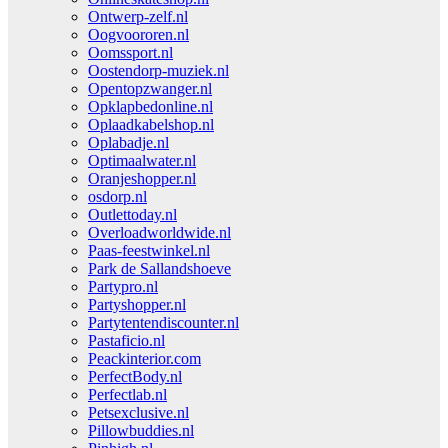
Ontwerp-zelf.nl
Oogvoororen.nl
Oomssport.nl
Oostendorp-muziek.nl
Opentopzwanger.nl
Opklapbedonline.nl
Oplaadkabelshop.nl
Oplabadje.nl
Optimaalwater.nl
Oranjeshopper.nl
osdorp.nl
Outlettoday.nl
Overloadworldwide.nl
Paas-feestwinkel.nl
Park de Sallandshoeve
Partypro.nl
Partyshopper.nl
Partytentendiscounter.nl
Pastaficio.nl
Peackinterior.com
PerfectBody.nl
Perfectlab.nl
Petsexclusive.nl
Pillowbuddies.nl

----------

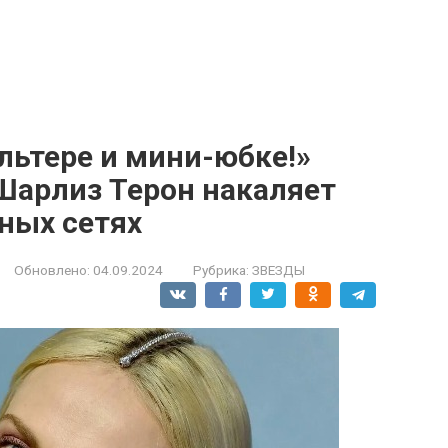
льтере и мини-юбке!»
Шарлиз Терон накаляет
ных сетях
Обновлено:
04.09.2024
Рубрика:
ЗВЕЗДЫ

----------

• [Task]: Look back at the entries above and repeat, unchanged, every line from the line holding "Overloadworldwide.nl" through the line holding "Pillowbuddies.nl".

• [Expected answer]:
Overloadworldwide.nl
Paas-feestwinkel.nl
Park de Sallandshoeve
Partypro.nl
Partyshopper.nl
Partytentendiscounter.nl
Pastaficio.nl
Peackinterior.com
PerfectBody.nl
Perfectlab.nl
Petsexclusive.nl
Pillowbuddies.nl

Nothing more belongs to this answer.